• _Excerpted passage_:
In the US cash market, USDA data show farm prices hovering in the high‑teens USD/cwt range in recent months, indicating that futures at around USD 11–12/cwt still imply reasonable margins when adjusted for milling and logistics. This combination of slightly softer futures and still‑firm farm returns suggests limited pressure for aggressive selling but also little justification for a strong rally in the immediate term.
📊 Key Export Price Signals (FOB, converted to EUR)
FOB offers from India (New Delhi) and Vietnam (Hanoi) updated on April 18, 2026, point to modest week‑on‑week declines for most grades, consistent with a consolidating global market.
| Origin / Type | Location | Latest Price (EUR/kg) | 1‑week Change (EUR/kg) |
|---|---|---|---|
| India – 1121 steam | New Delhi, FOB | 0.77 | -0.02 |
| India – 1509 steam | New Delhi, FOB | 0.72 | -0.02 |
| India – golden sella | New Delhi, FOB | 0.88 | -0.02 |
| Vietnam – long white 5% | Hanoi, FOB | 0.40 | -0.01 |
| Vietnam – Jasmine | Hanoi, FOB | 0.42 | -0.01 |
| Vietnam – Japonica | Hanoi, FOB | 0.51 | -0.01 |
The price path since late March shows a clear but orderly easing: Indian steamed and sella varieties have fallen roughly EUR 0.04–0.05/kg over three weeks, while comparable Vietnamese grades are down about EUR 0.03/kg in the same period. This indicates increased price competition among Asian exporters rather than a demand shock.
🌍 Supply & Demand Drivers
Recent reports point to a broadly comfortable global rice balance in 2025/26, with expectations of an expanding harvest in key Asian producers and stable to slightly softer import demand. Thai exporters note that benchmark 5% broken white rice remains USD 20–30/ton more expensive than Indian and Vietnamese equivalents, constraining Thailand’s competitiveness and pushing incremental demand toward lower‑priced origins.
At the same time, analysis of global trade points to an uptrend in export volumes from Vietnam and India as previous restriction phases ease and logistics normalize, supporting the view of ample exportable supply. With no major new import programs announced in the last few days, the demand side appears cautious, favouring nearby price consolidation rather than further strong gains.
📊 Fundamentals & Policy
On the policy front, India’s export regime remains more structured than in the pre‑2022 period, but recent documentation confirms that exports of non‑basmati and parboiled rice are generally permitted under defined conditions, especially to food‑security‑sensitive destinations. This supports a steady flow of Indian rice to world markets, particularly in medium‑ and lower‑priced segments where India remains highly competitive.
Regional commentary over the past month suggests that Asian 5% broken prices are in a consolidation phase after previous volatility, with recent quotations for India, Vietnam and Thailand moving in a tight range and showing only limited week‑to‑week changes. Together with the slight softening in the New Delhi and Hanoi FOB indications, this reinforces the impression of a market that is well supplied but not under acute downward pressure.
🌦 Weather Outlook (Key Growing Regions)
Weather risk is currently muted for the global rice balance. Forecasts for major Asian producers do not indicate any immediate, large‑scale disruptions over the next few days, and there are no fresh reports of severe events specifically threatening core rice belts since mid‑April. Seasonal outlooks for the upcoming monsoon and typhoon seasons will become more critical in the coming weeks, but for now they have not triggered a significant weather‑premium in prices.

[Data entries]
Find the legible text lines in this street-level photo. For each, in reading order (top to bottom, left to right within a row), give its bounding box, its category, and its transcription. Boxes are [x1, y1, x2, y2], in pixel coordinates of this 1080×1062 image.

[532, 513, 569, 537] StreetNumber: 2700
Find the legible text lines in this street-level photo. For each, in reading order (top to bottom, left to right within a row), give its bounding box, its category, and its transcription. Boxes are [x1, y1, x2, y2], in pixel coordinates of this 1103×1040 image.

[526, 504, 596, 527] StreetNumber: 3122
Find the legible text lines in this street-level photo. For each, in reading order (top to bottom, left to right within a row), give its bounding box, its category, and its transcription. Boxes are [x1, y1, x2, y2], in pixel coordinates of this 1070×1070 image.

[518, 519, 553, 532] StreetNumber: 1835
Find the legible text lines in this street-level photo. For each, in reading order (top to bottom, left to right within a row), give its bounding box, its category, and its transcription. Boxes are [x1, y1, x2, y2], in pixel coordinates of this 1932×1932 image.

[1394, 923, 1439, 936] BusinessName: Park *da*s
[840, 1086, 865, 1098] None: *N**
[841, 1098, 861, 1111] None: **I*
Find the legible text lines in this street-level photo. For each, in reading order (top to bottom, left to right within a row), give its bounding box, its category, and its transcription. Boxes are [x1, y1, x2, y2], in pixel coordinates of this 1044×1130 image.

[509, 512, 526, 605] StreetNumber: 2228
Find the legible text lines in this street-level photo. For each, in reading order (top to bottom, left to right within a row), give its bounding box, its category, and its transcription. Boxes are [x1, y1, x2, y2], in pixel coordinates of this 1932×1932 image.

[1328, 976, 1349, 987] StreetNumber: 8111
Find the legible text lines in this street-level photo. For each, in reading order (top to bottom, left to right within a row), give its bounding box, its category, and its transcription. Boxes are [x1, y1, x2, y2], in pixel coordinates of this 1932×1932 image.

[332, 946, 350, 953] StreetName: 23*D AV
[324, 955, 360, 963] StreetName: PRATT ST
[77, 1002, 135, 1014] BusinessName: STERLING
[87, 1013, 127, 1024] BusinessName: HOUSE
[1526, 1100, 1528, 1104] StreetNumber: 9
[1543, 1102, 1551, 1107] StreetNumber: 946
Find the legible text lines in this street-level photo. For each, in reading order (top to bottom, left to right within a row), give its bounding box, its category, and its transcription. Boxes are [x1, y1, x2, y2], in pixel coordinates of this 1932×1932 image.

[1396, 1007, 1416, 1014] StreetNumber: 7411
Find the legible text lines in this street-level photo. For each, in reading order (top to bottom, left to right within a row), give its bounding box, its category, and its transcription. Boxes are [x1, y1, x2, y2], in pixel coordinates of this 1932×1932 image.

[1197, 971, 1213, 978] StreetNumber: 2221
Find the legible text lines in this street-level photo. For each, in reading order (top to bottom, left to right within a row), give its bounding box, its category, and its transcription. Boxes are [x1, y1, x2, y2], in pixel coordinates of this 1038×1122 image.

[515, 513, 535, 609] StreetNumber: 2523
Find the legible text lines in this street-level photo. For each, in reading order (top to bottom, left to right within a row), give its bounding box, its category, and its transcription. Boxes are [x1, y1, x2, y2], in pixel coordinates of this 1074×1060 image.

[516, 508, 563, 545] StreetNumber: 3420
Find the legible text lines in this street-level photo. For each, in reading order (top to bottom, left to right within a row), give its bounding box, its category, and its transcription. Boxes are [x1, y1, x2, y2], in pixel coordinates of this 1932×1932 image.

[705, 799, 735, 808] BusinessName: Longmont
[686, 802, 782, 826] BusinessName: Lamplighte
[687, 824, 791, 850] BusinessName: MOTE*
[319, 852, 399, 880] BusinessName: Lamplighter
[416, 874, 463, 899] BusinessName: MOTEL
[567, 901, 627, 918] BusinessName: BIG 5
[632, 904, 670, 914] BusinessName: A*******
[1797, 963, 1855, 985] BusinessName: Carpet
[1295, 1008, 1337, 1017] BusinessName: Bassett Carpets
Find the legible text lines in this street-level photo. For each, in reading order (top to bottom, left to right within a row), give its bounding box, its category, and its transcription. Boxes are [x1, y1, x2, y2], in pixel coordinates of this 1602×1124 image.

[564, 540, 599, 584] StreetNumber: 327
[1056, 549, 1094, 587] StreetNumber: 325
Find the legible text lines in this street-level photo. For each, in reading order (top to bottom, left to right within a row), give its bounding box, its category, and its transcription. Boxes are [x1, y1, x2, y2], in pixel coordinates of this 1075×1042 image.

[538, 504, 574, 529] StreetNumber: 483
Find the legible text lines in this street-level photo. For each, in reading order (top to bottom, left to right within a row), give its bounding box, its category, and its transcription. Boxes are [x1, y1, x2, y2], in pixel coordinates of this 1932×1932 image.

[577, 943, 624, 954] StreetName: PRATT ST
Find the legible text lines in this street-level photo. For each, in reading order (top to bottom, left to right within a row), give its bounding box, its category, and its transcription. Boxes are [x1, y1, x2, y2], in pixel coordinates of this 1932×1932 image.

• _Brief A_: In the rice market report, condense the paragraph beginning "Recent reports point to a broadly comfortable" into a shorter version that retains its main facts.
• _Brief B_: From the rice market report, write out verbatim the part that opens with the words containing "In the US cash" and closes with "the immediate term.".

• _Exercise response A_: Recent reports expect a comfortable global rice balance in 2025/26, with larger harvests in key Asian producers and stable to slightly softer import demand. Thai exporters say benchmark 5% broken white rice from Thailand costs USD 20–30/ton more than Indian and Vietnamese equivalents. This limits Thailand's competitiveness and shifts additional demand toward lower-priced origins.

• _Exercise response B_:
In the US cash market, USDA data show farm prices hovering in the high‑teens USD/cwt range in recent months, indicating that futures at around USD 11–12/cwt still imply reasonable margins when adjusted for milling and logistics. This combination of slightly softer futures and still‑firm farm returns suggests limited pressure for aggressive selling but also little justification for a strong rally in the immediate term.